─── Information given ───
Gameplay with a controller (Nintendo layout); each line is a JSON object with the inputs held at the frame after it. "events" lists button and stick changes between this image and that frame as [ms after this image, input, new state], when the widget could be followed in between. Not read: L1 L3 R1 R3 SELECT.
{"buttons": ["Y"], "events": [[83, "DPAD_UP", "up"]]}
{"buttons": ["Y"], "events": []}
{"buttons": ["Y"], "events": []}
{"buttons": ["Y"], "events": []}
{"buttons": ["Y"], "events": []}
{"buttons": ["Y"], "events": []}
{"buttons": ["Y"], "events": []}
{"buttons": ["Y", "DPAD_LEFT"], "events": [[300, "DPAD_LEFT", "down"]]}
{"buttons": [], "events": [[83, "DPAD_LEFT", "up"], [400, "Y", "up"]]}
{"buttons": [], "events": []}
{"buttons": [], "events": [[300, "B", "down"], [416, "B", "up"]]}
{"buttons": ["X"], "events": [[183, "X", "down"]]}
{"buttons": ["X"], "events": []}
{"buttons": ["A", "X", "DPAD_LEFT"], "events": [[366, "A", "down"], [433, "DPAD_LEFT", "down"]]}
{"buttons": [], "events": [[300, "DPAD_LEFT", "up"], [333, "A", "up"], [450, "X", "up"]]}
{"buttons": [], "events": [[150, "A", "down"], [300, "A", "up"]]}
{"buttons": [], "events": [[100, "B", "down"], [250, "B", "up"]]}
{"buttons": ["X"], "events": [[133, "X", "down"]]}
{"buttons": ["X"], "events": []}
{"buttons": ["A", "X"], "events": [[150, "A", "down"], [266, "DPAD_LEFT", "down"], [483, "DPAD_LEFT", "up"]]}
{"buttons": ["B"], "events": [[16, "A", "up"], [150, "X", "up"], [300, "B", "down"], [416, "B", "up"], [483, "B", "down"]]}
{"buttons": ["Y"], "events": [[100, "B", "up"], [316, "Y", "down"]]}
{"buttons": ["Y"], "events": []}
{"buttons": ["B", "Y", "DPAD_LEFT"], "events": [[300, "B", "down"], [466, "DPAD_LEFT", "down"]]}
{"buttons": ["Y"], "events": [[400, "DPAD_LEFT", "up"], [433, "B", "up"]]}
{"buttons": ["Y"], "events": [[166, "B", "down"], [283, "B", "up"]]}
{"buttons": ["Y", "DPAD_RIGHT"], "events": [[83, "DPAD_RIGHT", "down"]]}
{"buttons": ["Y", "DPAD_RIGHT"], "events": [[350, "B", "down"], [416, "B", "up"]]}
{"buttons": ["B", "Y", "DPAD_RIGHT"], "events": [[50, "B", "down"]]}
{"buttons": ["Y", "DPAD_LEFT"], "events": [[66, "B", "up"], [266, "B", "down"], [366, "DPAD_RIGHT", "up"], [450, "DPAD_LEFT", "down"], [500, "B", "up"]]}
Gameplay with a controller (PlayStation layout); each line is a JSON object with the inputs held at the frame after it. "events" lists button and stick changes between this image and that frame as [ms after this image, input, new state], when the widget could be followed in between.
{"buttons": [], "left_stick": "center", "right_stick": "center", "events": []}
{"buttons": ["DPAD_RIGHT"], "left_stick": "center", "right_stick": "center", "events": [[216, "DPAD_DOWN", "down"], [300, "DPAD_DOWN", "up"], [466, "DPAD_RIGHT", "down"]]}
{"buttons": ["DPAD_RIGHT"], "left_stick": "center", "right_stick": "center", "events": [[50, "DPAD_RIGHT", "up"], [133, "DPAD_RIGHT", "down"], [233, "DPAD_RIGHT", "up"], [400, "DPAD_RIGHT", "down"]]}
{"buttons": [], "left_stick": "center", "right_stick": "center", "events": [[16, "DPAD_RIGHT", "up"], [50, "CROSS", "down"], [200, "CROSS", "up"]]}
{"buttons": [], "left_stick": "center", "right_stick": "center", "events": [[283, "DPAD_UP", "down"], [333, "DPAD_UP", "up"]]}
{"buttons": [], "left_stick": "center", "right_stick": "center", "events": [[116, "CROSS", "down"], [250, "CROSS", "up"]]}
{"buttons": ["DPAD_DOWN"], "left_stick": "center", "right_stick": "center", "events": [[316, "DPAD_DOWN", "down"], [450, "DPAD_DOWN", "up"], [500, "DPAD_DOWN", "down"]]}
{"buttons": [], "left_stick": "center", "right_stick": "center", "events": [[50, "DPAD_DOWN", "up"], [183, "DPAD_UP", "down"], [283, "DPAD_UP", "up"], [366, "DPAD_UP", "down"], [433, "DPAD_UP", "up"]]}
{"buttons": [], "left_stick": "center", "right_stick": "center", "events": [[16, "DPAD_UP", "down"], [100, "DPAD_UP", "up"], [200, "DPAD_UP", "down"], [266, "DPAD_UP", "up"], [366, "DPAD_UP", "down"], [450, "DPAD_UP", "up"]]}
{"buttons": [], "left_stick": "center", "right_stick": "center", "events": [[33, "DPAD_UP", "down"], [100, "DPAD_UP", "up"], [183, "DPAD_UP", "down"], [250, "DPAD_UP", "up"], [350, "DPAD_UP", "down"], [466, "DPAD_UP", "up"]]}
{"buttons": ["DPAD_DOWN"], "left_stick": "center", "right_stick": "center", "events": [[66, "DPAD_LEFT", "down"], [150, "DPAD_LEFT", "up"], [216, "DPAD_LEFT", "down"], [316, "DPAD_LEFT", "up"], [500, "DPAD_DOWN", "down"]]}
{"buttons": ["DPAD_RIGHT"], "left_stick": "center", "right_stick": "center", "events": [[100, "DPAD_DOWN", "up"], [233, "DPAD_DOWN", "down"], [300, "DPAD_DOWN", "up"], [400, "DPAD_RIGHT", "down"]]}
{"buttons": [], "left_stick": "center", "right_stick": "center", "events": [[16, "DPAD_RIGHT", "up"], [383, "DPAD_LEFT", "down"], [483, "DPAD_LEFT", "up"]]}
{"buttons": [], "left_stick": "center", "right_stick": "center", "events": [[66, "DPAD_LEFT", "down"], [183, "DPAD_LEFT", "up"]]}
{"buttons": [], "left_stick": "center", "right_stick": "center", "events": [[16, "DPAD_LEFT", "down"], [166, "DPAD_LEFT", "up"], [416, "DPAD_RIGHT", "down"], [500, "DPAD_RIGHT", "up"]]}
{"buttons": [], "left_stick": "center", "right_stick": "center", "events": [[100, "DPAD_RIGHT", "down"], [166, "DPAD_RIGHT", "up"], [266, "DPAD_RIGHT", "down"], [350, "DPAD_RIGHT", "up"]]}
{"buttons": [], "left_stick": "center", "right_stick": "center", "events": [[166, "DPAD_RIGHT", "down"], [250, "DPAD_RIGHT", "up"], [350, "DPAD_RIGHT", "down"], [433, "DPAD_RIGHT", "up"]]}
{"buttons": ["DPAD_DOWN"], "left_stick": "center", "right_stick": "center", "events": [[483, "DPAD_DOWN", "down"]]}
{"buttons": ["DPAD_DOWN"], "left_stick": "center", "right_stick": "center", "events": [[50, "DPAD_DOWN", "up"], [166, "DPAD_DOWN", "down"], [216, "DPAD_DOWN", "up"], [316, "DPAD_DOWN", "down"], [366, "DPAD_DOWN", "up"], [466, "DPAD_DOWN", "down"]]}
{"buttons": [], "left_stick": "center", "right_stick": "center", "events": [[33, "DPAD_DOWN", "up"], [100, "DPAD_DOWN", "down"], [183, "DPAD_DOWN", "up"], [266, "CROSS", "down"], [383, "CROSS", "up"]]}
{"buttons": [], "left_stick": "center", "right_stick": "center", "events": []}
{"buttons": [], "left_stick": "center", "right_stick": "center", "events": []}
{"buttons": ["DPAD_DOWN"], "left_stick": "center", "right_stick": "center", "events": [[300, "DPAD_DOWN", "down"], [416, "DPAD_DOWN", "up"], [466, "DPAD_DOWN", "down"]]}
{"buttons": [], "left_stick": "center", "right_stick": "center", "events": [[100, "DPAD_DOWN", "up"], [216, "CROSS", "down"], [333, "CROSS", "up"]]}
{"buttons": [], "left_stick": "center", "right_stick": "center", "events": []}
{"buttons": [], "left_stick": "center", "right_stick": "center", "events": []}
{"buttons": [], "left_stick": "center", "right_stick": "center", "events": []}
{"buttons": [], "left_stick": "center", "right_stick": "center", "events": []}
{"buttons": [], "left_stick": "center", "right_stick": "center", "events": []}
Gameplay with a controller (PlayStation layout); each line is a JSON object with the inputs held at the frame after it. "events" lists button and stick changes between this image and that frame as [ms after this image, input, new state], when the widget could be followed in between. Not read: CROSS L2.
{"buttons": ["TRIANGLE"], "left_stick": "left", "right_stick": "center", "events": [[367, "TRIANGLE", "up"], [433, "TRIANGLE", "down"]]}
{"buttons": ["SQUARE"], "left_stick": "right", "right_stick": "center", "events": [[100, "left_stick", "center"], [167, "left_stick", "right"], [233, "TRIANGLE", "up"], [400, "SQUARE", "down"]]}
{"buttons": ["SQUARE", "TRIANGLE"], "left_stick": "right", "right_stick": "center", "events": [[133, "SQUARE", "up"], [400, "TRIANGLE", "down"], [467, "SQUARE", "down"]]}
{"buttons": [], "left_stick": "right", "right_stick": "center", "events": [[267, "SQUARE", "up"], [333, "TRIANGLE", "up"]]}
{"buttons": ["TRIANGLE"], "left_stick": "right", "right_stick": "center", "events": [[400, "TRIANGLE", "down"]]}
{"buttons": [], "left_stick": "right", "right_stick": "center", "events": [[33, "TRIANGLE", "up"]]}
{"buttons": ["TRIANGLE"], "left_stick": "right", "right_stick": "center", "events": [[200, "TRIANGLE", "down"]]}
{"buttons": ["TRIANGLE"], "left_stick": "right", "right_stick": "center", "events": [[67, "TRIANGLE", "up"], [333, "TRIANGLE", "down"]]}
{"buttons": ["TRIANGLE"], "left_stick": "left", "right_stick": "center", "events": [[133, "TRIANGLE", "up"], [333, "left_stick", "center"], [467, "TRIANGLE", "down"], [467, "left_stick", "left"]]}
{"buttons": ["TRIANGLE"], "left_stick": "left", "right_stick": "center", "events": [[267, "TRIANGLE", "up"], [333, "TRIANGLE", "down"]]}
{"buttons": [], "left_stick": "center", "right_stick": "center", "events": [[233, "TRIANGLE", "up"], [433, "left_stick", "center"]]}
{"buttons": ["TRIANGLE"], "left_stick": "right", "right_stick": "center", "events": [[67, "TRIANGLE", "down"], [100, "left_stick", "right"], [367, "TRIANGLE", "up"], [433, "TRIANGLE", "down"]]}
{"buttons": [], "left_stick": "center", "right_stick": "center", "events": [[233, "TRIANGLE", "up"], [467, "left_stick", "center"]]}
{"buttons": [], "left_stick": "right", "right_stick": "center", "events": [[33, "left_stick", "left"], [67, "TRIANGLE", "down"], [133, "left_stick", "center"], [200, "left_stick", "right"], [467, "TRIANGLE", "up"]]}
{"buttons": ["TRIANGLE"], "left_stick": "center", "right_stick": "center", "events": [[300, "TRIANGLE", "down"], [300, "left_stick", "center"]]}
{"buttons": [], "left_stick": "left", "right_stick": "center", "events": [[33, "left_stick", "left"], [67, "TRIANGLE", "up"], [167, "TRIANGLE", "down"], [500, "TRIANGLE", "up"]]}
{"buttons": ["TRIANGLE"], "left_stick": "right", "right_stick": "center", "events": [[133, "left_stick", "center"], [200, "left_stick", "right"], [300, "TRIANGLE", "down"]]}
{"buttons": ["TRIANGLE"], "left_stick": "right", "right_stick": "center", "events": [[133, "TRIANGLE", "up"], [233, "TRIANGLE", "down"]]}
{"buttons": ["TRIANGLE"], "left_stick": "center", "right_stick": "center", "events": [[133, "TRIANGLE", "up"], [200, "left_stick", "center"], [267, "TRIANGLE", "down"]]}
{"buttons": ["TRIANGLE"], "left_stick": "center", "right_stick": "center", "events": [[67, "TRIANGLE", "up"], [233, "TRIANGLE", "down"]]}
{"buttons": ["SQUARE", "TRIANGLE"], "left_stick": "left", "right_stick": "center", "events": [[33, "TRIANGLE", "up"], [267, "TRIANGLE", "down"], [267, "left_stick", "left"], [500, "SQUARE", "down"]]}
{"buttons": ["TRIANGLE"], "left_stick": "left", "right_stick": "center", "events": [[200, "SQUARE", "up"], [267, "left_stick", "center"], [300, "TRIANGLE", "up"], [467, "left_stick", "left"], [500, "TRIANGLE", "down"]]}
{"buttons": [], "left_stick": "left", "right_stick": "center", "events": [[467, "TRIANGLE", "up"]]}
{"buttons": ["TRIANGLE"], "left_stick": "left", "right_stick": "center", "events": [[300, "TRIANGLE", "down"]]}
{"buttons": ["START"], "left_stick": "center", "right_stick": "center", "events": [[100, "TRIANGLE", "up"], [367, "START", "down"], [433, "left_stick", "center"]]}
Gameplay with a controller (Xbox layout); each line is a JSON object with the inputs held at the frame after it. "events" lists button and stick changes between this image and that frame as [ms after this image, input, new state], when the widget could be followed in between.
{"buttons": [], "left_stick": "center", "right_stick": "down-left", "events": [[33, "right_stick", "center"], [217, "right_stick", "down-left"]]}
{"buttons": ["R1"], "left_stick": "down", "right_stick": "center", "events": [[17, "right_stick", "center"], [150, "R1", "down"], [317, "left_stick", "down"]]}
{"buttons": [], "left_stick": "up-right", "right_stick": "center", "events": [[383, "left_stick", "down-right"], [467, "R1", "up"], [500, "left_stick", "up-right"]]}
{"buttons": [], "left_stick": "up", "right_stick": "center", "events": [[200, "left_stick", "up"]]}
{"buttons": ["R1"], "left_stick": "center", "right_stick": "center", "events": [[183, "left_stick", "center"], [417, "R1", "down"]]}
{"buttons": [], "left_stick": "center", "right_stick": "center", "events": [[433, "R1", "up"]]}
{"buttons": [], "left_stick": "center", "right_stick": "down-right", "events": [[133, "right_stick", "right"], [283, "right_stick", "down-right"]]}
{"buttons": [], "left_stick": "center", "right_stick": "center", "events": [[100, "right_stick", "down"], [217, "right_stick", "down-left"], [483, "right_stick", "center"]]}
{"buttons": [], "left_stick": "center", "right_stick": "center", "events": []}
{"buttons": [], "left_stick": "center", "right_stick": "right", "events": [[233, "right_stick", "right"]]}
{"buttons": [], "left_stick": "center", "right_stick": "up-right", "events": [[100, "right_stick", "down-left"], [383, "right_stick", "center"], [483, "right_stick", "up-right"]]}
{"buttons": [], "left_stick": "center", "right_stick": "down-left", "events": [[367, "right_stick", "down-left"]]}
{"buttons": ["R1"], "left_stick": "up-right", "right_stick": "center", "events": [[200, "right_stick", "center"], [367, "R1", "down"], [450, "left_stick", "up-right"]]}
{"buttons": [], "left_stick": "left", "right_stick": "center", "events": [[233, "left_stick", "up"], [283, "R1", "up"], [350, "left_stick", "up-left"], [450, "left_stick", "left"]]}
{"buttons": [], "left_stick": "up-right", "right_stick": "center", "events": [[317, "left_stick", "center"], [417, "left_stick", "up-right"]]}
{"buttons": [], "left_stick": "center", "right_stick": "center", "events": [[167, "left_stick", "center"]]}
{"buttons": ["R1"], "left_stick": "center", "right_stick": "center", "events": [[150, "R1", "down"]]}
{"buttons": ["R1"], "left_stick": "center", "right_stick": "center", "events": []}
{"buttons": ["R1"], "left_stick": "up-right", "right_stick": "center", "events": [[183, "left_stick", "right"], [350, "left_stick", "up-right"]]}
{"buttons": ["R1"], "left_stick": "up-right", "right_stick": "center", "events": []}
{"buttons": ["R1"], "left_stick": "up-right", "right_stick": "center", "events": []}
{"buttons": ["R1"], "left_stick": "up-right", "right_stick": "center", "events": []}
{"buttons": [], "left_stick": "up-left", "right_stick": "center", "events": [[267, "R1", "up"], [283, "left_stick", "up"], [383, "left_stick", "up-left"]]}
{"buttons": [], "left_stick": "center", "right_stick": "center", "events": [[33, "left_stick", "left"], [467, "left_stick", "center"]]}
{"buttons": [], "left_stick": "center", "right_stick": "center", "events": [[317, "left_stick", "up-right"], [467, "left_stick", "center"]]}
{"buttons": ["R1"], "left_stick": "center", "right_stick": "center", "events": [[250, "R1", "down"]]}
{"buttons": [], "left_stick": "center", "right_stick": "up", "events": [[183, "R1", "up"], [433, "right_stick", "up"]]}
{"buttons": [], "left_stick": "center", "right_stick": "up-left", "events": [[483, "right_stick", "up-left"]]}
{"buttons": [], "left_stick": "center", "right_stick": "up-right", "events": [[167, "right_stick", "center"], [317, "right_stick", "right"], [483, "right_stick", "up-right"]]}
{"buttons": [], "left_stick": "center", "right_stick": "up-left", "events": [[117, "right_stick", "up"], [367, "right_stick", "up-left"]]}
───
Task to carry out ▸
In the records above, find the lines holding "layout". Copy each one.

Your solution ▸
Gameplay with a controller (Nintendo layout); each line is a JSON object with the inputs held at the frame after it. "events" lists button and stick changes between this image and that frame as [ms after this image, input, new state], when the widget could be followed in between. Not read: L1 L3 R1 R3 SELECT.
Gameplay with a controller (PlayStation layout); each line is a JSON object with the inputs held at the frame after it. "events" lists button and stick changes between this image and that frame as [ms after this image, input, new state], when the widget could be followed in between.
Gameplay with a controller (PlayStation layout); each line is a JSON object with the inputs held at the frame after it. "events" lists button and stick changes between this image and that frame as [ms after this image, input, new state], when the widget could be followed in between. Not read: CROSS L2.
Gameplay with a controller (Xbox layout); each line is a JSON object with the inputs held at the frame after it. "events" lists button and stick changes between this image and that frame as [ms after this image, input, new state], when the widget could be followed in between.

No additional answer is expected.